* [WHAT YOU NEED TO DO]:
Every line holding the string "lines" should be copied out of the listing.
━━━━━━━━
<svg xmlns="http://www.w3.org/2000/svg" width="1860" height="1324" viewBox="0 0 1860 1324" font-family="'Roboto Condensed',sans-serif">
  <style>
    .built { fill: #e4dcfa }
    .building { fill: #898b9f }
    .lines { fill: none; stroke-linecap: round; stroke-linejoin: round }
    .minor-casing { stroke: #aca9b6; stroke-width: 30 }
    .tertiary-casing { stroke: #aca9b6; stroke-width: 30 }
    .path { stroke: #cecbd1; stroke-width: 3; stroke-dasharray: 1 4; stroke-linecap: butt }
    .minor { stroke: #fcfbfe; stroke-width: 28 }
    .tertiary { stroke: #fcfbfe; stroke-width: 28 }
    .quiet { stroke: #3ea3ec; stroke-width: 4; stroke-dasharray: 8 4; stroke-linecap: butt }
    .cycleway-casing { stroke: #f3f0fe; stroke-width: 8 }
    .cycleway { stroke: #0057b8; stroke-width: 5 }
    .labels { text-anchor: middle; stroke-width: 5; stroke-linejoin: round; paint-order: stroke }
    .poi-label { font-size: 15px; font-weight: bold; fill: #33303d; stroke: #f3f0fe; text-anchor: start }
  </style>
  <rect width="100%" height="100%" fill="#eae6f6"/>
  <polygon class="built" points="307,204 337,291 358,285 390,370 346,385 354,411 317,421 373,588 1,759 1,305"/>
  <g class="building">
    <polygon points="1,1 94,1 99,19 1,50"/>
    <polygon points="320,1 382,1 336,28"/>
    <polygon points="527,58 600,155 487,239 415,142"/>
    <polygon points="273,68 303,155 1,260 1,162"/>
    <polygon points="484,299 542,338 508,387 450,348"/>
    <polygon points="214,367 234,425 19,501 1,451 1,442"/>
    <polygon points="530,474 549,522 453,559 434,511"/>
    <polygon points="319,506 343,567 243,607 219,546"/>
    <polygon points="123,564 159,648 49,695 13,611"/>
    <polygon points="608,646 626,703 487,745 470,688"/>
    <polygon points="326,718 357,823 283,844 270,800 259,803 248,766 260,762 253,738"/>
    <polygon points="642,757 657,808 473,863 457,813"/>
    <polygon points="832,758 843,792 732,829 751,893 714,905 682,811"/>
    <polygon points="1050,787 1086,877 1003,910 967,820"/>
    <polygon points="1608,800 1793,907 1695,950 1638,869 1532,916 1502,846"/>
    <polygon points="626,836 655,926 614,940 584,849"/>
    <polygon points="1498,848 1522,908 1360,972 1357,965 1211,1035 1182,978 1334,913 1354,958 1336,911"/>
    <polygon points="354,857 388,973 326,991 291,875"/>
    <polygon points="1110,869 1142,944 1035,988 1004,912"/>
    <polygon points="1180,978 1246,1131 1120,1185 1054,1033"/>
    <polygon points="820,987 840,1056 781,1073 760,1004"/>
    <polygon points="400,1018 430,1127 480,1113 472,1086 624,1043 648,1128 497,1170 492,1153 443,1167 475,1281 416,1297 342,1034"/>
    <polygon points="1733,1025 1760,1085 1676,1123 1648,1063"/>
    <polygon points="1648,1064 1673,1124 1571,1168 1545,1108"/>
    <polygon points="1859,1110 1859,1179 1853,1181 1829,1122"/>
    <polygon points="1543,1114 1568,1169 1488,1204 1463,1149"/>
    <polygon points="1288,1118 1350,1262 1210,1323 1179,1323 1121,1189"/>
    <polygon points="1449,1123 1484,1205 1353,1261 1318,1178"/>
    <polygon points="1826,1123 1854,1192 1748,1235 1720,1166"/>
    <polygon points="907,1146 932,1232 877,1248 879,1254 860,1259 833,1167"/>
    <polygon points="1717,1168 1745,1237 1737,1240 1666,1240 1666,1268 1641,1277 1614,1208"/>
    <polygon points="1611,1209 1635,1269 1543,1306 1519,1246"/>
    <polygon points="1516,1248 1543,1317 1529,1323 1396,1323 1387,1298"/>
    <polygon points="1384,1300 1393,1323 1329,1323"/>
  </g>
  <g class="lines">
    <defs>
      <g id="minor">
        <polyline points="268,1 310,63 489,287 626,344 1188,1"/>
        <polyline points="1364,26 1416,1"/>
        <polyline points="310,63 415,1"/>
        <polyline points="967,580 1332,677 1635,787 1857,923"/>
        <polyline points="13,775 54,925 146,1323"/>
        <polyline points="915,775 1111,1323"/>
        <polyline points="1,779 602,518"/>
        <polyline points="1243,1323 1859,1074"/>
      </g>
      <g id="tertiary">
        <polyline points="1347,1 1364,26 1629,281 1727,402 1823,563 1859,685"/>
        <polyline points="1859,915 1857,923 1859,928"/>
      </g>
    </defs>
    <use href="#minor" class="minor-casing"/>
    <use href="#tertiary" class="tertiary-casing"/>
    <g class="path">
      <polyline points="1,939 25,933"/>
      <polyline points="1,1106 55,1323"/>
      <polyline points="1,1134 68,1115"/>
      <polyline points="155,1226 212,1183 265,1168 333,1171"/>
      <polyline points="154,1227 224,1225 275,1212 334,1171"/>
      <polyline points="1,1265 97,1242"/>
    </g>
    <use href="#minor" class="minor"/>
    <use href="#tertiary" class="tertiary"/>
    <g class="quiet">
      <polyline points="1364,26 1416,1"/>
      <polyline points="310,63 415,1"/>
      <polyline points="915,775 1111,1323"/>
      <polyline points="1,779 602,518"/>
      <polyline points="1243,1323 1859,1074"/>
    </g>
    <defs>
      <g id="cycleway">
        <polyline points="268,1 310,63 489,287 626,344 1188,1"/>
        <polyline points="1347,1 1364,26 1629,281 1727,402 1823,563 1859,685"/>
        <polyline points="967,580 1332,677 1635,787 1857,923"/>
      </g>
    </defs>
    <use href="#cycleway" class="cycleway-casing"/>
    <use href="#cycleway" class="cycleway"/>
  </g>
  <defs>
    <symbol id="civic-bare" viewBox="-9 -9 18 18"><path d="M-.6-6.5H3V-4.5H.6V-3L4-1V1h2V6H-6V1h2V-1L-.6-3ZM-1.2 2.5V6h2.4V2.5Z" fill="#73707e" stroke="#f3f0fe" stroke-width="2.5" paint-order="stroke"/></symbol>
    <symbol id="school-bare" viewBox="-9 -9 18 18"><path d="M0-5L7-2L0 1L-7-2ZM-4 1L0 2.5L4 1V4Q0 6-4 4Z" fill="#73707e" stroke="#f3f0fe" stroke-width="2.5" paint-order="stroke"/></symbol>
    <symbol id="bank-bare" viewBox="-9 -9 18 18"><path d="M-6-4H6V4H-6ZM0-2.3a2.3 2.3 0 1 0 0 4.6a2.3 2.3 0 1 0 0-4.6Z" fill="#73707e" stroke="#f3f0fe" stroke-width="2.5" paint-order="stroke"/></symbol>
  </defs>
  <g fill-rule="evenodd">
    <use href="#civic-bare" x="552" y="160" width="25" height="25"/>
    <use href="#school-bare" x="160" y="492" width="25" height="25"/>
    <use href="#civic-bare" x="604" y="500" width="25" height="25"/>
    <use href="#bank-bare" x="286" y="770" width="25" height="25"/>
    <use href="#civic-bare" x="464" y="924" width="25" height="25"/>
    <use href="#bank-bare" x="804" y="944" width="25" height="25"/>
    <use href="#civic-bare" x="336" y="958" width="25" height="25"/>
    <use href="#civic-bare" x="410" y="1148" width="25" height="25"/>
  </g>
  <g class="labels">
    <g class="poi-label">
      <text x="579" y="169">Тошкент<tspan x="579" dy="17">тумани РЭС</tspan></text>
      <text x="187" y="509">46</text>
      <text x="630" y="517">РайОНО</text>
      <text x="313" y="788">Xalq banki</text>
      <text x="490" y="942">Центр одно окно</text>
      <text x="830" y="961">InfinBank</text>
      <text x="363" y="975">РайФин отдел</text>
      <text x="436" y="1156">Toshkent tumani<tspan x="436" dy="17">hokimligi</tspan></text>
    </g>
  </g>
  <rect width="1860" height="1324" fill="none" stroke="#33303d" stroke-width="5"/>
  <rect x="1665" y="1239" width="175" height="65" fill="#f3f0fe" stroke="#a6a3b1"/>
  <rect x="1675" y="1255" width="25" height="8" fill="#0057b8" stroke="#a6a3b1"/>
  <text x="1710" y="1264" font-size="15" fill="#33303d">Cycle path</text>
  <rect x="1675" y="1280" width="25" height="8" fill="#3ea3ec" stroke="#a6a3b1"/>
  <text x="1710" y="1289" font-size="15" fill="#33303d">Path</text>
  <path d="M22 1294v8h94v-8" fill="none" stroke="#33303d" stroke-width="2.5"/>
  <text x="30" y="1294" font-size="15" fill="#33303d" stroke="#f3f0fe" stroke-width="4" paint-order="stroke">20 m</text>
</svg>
━━━━━━━━
* [EXERCISE OUTPUT]:
    .lines { fill: none; stroke-linecap: round; stroke-linejoin: round }
  <g class="lines">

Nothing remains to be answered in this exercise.